REPUBLIKA.CO.ID, JAKARTA -- Kepala Badan Meteorologi Klimatologi dan Geosifika (BMKG) Dwikorita Karnawati mengatakan pihaknya tidak menggunakan buoy untuk memantau tsunami. Akan tetapi, pihaknya menggunakan sensor gempa dan kecerdasan buatan yang diproses menggunakan superkomputer.
"Dengan menggunakan sensor gempa dan superkomputer, bisa diketahui lokasi gempa dan kekuatannya dalam dua menit. Menit berikutnya sudah bisa mengolah potensi tsunami berikut permodelannya," kata Dwikorita dalam taklimat media yang diadakan di Jakarta, Jumat (5/4).
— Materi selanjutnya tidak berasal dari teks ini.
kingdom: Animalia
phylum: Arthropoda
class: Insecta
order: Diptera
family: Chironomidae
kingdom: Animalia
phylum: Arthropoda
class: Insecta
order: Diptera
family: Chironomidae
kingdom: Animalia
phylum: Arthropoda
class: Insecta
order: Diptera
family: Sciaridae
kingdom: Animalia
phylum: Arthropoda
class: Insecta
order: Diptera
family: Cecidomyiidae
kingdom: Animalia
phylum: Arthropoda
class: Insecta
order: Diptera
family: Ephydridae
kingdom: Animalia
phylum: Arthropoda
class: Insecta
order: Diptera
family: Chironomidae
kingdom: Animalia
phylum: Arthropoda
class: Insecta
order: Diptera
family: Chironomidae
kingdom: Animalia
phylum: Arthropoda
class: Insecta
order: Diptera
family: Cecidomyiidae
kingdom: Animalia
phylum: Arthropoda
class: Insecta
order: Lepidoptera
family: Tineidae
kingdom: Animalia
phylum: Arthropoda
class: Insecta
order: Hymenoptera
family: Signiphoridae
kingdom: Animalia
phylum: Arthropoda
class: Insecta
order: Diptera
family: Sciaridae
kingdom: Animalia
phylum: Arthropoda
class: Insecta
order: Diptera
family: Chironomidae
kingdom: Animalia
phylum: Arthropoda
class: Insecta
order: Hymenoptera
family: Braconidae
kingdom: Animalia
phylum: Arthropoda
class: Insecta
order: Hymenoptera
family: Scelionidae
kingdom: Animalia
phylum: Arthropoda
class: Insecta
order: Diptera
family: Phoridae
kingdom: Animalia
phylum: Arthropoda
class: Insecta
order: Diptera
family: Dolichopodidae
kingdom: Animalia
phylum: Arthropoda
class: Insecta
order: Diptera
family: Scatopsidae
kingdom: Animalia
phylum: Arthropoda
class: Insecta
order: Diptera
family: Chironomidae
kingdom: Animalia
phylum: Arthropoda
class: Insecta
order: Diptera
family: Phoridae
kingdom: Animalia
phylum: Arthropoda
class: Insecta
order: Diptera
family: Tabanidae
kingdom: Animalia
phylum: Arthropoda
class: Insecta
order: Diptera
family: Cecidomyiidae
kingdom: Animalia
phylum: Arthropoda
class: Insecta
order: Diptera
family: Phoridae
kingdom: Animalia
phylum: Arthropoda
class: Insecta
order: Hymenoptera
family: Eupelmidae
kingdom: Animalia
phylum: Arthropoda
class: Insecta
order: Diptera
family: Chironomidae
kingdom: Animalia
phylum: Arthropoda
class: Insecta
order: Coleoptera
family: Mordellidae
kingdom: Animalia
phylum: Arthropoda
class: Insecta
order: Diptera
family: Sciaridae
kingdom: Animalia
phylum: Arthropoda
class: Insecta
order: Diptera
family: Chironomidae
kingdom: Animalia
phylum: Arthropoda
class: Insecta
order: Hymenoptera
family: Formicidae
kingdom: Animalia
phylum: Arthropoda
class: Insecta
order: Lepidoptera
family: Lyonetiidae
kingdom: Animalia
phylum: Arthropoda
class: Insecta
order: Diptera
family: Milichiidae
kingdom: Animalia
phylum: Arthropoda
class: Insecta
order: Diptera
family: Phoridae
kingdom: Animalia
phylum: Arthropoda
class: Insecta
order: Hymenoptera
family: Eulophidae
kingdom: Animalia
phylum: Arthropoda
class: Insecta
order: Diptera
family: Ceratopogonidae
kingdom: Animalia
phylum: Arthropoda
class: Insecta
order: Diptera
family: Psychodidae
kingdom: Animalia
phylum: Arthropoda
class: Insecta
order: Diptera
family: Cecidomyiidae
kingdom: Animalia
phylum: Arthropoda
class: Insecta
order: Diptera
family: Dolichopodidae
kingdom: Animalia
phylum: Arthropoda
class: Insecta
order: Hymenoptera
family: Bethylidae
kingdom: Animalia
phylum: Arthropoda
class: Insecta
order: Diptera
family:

Setelah superkomputer dan kecerdasan buatan mengolah kemungkinan tsunami beserta permodelan, petugas BMKG kemudian melakukan verifikasi. Bila memang terdapat kemungkinan tsunami, maka BMKG akan mengeluarkan peringatan dini.
Hal itu tidak bisa dilakukan bila menggunakan buoy atau alat berpelampung yang diletakkan di tengah laut. Buoy baru mendeteksi setelah tsunami melewatinya sehingga tidak bisa memberikan peringatan dini.
Dwikorita mengatakan tsunami bisa datang sangat cepat. Tsunami di Palu, misalnya, pertama kali sampai di Kabupaten Donggala hanya dua menit setelah gempa terjadi.
"Namun, komputer bisa saja salah. Bisa jadi sudah ada peringatan dini, tetapi tsunami tidak terjadi," tuturnya.
Selain penggunaan teknologi, Dwikorita mengatakan kearifan lokal harus dikembangkan dalam kesiapsiagaan bencana. Di Aceh, misalnya, sudah terbangun kebiasaan untuk lari ke tempat tinggi bila masyarakat merasakan guncangan keras.
"Warga di Donggala juga menyampaikan beberapa saat sebelum terjadi gempa, sapi-sapi yang ada di pantai berlarian panik ke gunung. Pemilik yang mengejar sapinya akhirnya selamat dari tsunami. Ini tentu perlu ada kajian lebih lanjut," katanya.